Em seguida, o Buda expos as quatro virtudes que conduzem à felicidade do leigo: (I) Saddhā: ele deve ter fé e confiança nos valores morais, espirituais e intelectuais; (2) Sīla: ele deve se abster de destruir e prejudicar a vida, de roubar e ludibriar, do adultério, da falsidade e de bebidas intoxicantes; (3) Caga: ele deve praticar a caridade, a generosidade, sem apego e anseio pela sua riqueza; (4) Paññā: ele deve desenvolver sabedoria que conduza à destruição completa do sofrimento, à realização do Nirvāṇa. [6]

Às vezes, o Buda até entrava em detalhes sobre como economizar dinheiro e gastá-lo, como, por exemplo, quando disse ao jovem Sigala que ele deveria gastar um quarto da sua renda nas suas despesas diárias, investir metade nos seus negócios e reservar um quarto para qualquer emergência. [7]

Certa vez, o Buda disse a Anāthapiṇḍika, o grande banqueiro, um dos seus discípulos leigos mais devotados que fundou para ele o famoso mosteiro Jetavana em Savatthi, que um leigo, que leva uma vida familiar comum, tem quatro tipos de felicidade.

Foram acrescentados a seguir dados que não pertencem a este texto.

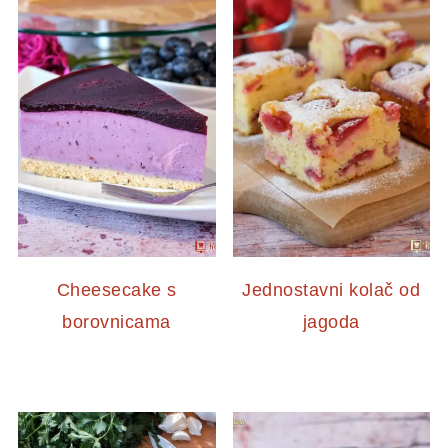
Cheesecake s
Jednostavni kolač od
borovnicama
jagoda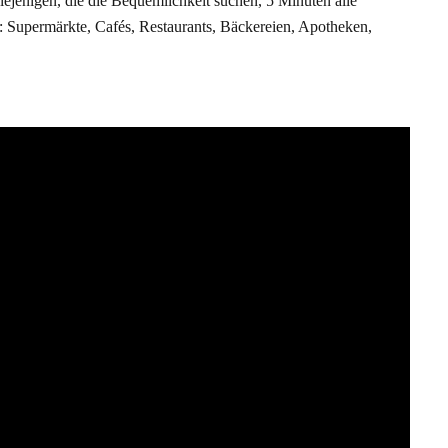
ejenigen, die die Bequemlichkeit suchen, 5 Minuten alle
: Supermärkte, Cafés, Restaurants, Bäckereien, Apotheken,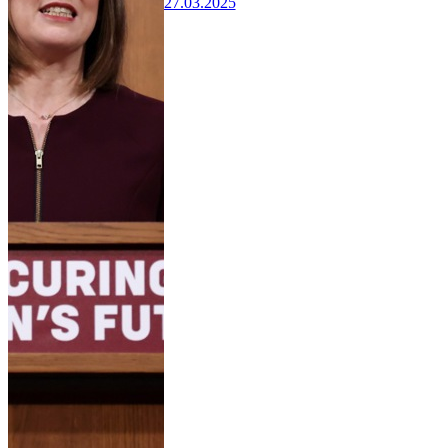
27.03.2025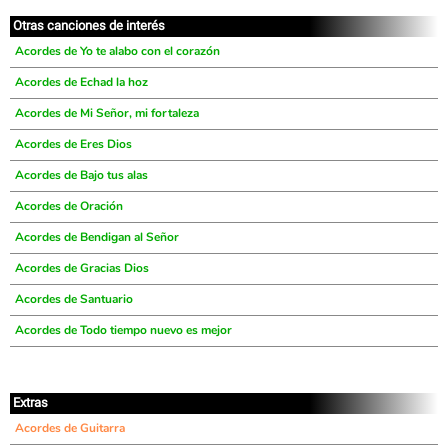
Otras canciones de interés
Acordes de Yo te alabo con el corazón
Acordes de Echad la hoz
Acordes de Mi Señor, mi fortaleza
Acordes de Eres Dios
Acordes de Bajo tus alas
Acordes de Oración
Acordes de Bendigan al Señor
Acordes de Gracias Dios
Acordes de Santuario
Acordes de Todo tiempo nuevo es mejor
Extras
Acordes de Guitarra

A primeira felicidade é desfrutar de segurança económica ou suficiente riqueza adquirida por meios justos e corretos (atthi-sukha); a segunda é gastar essa riqueza generosamente consigo mesmo, com a sua família, os seus amigos e parentes, e em ações meritórias (bhoga-sukha); a terceira é estar livre de dívidas (anaṇa-sukha); a quarta felicidade é viver uma vida impecável e pura, sem cometer o mal em pensamentos, palavras ou ações (anavajja-sukha). Deve-se notar aqui que três desses tipos de felicidade são económicos, e que o Buda finalmente lembrou ao banqueiro que a felicidade económica e material “não vale uma décima sexta parte” da felicidade espiritual que surge de uma vida boa e integra. [8]

Pelos poucos exemplos dados acima, pode-se ver que Buda considerava o bem-estar económico um requisito para a felicidade humana, mas que ele não reconhecia o progresso como real e verdadeiro se fosse apenas material, desprovido de um fundamento espiritual e moral. Enquanto encoraja o progresso material, o budismo sempre dá grande ênfase ao desenvolvimento do caráter moral e espiritual para uma sociedade feliz, pacífica e satisfeita. […]

Nos dias do Buda, assim como hoje, existiam governantes que administravam os seus países injustamente. Pessoas foram oprimidas e exploradas, torturadas e perseguidas, impostos excessivos foram coletados e punições cruéis infligidas. O Buda ficou profundamente comovido por essas desumanidades. O Dhammapadaṭṭhakathā regista que ele, por isso, dirigiu a sua atenção para o problema do bom governo. As suas opiniões devem ser apreciadas tendo em conta o contexto social, económico e político da sua época. Ele mostrou como um país inteiro pode se tornar corrupto, degenerado e infeliz, quando os chefes do seu governo, ou seja, o rei, os ministros e oficiais administrativos tornam-se corruptos e injustos. Para um país ser feliz, deve ter um governo justo. Como essa forma de governo justo poderia ser realizada é explicada pelo Buda no seu ensinamento sobre os “Dez Deveres do Rei” (dasa-rāja-dhamma), conforme apresentado no texto Jātaka . [9]

Se um país é governado por homens dotados de tais qualidades, é desnecessário dizer que esse país deve ser feliz. Mas isso não foi uma utopia, pois houve reis no passado, como Asoka da Índia, que estabeleceram reinos com base nesses ideais. […]

É um consolo e inspiração pensar hoje que pelo menos houve um grande governante, bem conhecido na história, que teve a coragem, a confiança e a visão de aplicar este ensinamento da não-violência, da paz e do amor à administração de um vasto império, tanto nos assuntos internos quanto externos – Asoka, o grande imperador budista da Índia (século III aC) – “o Amado dos deuses”, como era chamado.

Notas:
[1] MI (PTS), pp.30-31.
[2] Ibid., pp. 490 e segs.
[3] MA I (PTS), p. 290 (Não se espera que os monges budistas, membros da ordem da Sangha, tenham propriedades pessoais, mas podem possuir propriedades comunitárias (Sanghika)).
[4] D I (Colombo, 1929), p. 101.
[5] Ver p. 29.
[6] A (Colombo, 1929), pp. 786 e segs.
[7] D III (Colombo, 1929), p. 115.
[8] A (Collombo, 1929), pp. 232-233.
[9] Jataka I, 260, 399; II, 400; III, 274, 320; V, 119, 378.